Patient selection for diagnostic laparoscopy with the identification of relative or absolute contraindications is vital to a successful outcome of the laparoscopic procedure. In addition to a detailed history and meticulous physical examination, special effort should be made to identify the prior history of abdominal surgery, intra-abdominal abscess, perforated appendicitis, or the presence of intra-peritoneal mesh for a ventral hernia, these conditions may be associated with substantial adhesions. Laboratory studies, electrocardiography (ECG), and chest radiography should be performed according to the same criteria relevant to any surgical procedure necessitating general anesthesia.
What are the indications of exploratory laparotomy?
Acute abdominal pain is one of the most common indications for an emergency department (ED) visit. Out of 30-40% patients, the pain in abdomen remains same along with laboratory and radiological investigations.
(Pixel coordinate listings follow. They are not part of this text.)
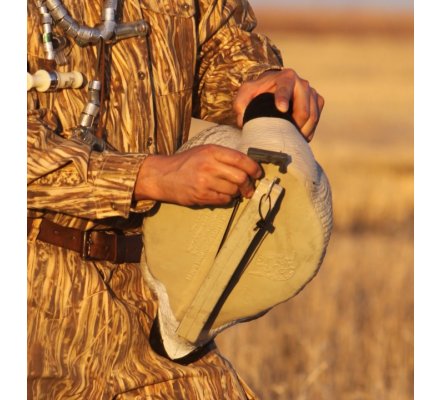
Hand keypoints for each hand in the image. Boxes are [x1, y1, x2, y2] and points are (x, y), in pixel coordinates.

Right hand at [134, 145, 261, 205]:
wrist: (162, 176)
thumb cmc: (185, 163)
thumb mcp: (203, 151)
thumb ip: (224, 156)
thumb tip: (247, 167)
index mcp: (212, 151)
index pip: (241, 159)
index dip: (254, 168)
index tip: (257, 174)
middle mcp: (209, 165)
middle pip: (241, 177)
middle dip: (248, 184)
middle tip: (249, 188)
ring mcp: (204, 182)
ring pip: (234, 190)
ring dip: (237, 193)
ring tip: (232, 191)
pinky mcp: (201, 196)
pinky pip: (224, 200)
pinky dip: (227, 199)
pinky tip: (221, 195)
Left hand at [233, 68, 324, 141]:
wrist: (272, 87)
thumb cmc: (258, 92)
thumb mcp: (245, 94)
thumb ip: (240, 104)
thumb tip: (243, 121)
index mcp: (285, 77)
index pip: (285, 89)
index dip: (283, 99)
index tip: (280, 109)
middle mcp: (302, 83)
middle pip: (303, 111)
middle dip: (294, 126)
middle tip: (283, 137)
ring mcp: (312, 92)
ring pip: (312, 117)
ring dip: (302, 132)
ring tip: (290, 140)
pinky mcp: (317, 101)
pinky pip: (316, 120)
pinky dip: (308, 131)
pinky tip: (296, 137)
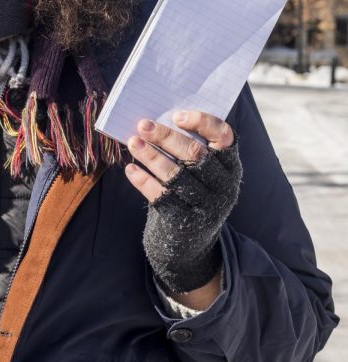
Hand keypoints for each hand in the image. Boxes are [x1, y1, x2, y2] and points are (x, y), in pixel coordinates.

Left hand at [125, 111, 241, 297]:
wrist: (186, 245)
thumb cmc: (189, 193)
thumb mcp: (199, 174)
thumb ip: (188, 148)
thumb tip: (156, 119)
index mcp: (230, 166)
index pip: (224, 137)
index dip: (202, 122)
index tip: (176, 115)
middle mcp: (224, 186)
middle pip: (195, 154)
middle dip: (166, 136)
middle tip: (143, 124)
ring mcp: (207, 207)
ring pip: (176, 175)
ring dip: (152, 155)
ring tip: (133, 142)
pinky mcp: (186, 222)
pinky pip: (161, 196)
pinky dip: (143, 180)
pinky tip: (130, 168)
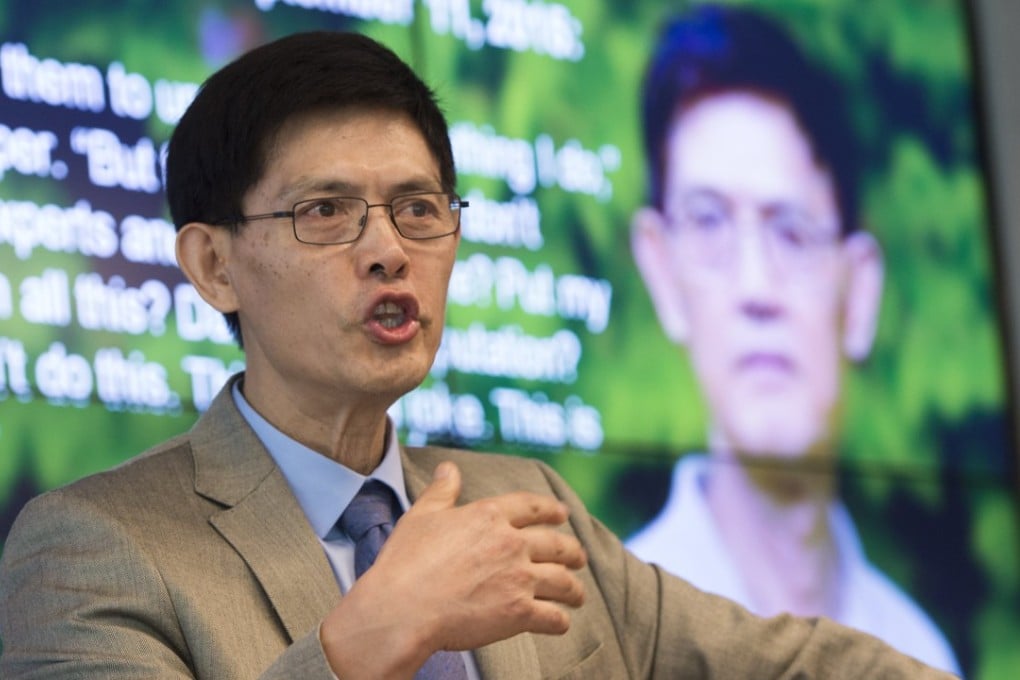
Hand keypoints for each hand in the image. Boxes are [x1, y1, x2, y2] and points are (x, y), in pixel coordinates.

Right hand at [320, 461, 586, 678]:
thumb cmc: (405, 563)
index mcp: (489, 516)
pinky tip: (561, 622)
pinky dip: (561, 621)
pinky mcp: (519, 613)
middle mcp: (511, 543)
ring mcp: (519, 578)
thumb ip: (441, 491)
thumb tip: (449, 469)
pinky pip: (553, 616)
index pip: (530, 507)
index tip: (562, 514)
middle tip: (579, 557)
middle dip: (572, 551)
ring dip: (574, 588)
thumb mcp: (421, 516)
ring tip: (578, 595)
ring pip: (562, 581)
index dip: (550, 510)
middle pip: (555, 544)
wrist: (402, 609)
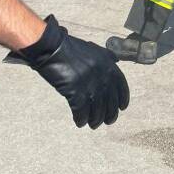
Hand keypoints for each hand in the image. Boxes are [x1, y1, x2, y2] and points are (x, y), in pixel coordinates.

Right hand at [8, 15, 129, 128]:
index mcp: (108, 65)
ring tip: (92, 124)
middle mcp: (102, 75)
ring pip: (97, 109)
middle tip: (107, 121)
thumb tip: (115, 61)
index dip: (122, 99)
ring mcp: (89, 84)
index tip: (121, 108)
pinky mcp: (75, 92)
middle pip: (110, 101)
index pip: (121, 86)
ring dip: (95, 119)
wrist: (52, 48)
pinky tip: (79, 122)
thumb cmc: (70, 49)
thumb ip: (106, 56)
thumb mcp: (94, 49)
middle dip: (109, 114)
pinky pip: (81, 111)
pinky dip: (81, 119)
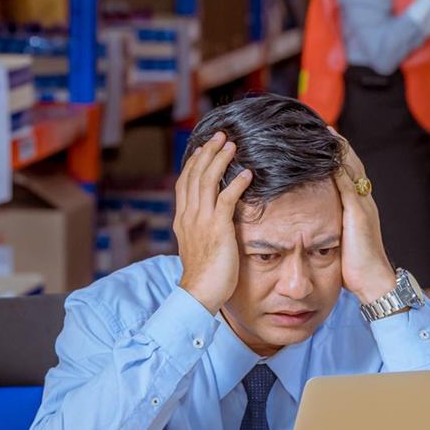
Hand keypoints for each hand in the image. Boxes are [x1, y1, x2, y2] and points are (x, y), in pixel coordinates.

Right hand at [173, 132, 253, 313]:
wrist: (199, 293)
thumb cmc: (203, 275)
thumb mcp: (196, 245)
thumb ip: (200, 228)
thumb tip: (211, 218)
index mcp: (182, 219)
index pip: (185, 182)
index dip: (193, 162)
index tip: (203, 147)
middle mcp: (189, 216)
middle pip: (195, 175)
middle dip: (208, 152)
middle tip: (221, 136)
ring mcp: (202, 221)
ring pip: (208, 181)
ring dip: (221, 160)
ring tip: (232, 146)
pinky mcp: (218, 228)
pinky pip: (226, 199)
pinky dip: (236, 184)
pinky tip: (247, 174)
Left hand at [329, 133, 396, 301]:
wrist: (374, 282)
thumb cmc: (355, 267)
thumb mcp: (340, 240)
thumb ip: (331, 226)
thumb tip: (313, 222)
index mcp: (360, 207)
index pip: (349, 173)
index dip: (339, 155)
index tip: (325, 138)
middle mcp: (364, 202)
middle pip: (352, 165)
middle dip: (339, 145)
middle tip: (324, 125)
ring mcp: (362, 206)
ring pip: (351, 170)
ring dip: (338, 150)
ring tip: (325, 131)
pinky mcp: (358, 214)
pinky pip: (347, 185)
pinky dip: (337, 169)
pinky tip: (327, 156)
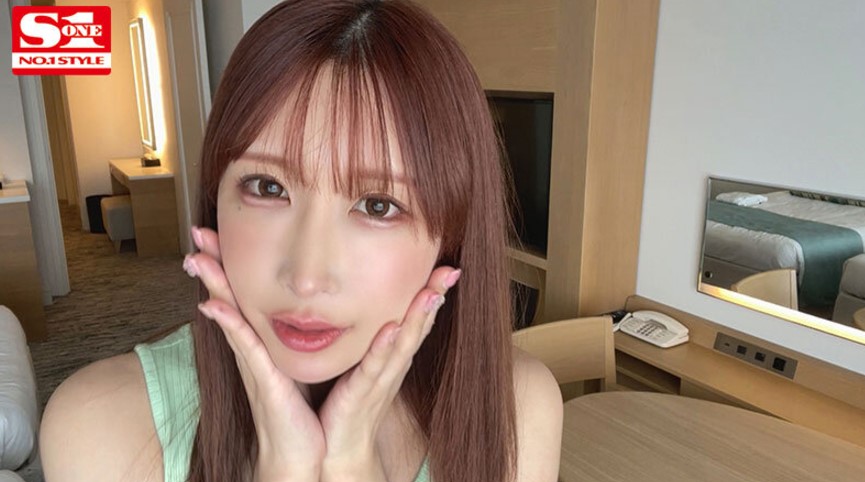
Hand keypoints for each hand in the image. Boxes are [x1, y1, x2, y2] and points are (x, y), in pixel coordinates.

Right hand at [185, 226, 323, 481]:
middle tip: (198, 233)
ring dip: (213, 286)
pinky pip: (245, 347)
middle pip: (228, 299)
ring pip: (230, 316)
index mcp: (262, 344)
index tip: (218, 234)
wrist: (296, 454)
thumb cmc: (298, 411)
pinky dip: (228, 324)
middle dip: (213, 265)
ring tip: (196, 257)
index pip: (242, 297)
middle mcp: (252, 351)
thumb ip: (292, 342)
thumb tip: (302, 314)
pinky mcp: (262, 380)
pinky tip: (213, 304)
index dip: (229, 267)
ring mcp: (253, 364)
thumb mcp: (295, 367)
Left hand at [317, 266, 460, 480]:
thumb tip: (377, 308)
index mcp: (394, 356)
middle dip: (434, 298)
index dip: (433, 294)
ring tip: (430, 293)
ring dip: (418, 318)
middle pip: (419, 326)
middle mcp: (394, 365)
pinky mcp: (361, 393)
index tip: (446, 266)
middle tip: (450, 270)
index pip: (418, 319)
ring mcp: (381, 379)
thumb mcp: (367, 365)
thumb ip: (374, 339)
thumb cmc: (351, 402)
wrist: (342, 446)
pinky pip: (374, 368)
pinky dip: (384, 348)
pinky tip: (391, 329)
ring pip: (404, 344)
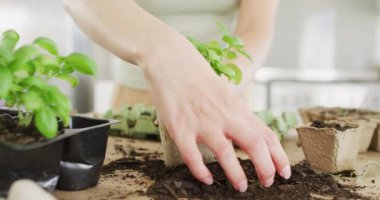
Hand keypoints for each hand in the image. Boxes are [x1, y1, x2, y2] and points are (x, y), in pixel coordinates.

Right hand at [140, 35, 290, 191]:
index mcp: (235, 106)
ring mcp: (201, 121)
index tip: (284, 171)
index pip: (265, 134)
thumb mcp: (224, 91)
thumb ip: (235, 112)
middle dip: (266, 168)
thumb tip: (246, 132)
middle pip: (253, 144)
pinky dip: (200, 171)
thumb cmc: (196, 75)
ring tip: (241, 187)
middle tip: (267, 182)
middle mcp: (223, 114)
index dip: (278, 155)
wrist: (169, 58)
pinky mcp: (179, 126)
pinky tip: (206, 179)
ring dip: (236, 174)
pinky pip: (192, 155)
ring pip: (225, 153)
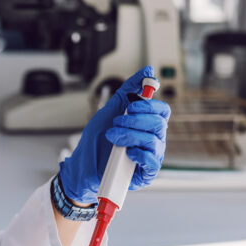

When a diagnosis of the persistent acute abdominal pain
of fewer than 7 days' duration remains uncertain after baseline diagnostic and radiologic investigations, this condition is termed nonspecific abdominal pain (NSAP).
Traditionally, these patients have been treated with either an open exploratory laparotomy for conditions the patient was presumed to have or active observation.
Unfortunately, these approaches were often associated with prolonged hospital stays, increased numbers of radiologic imaging studies and laparotomies with negative findings, and patient dissatisfaction if the diagnosis could not be established. This scenario is especially prevalent in pregnant women and obese patients, in whom availability or access to imaging studies is limited by the gestational age or the patient’s size.
The Minimum cost of exploratory is Rs. 3,50,000 to maximum Rs. 7,00,000.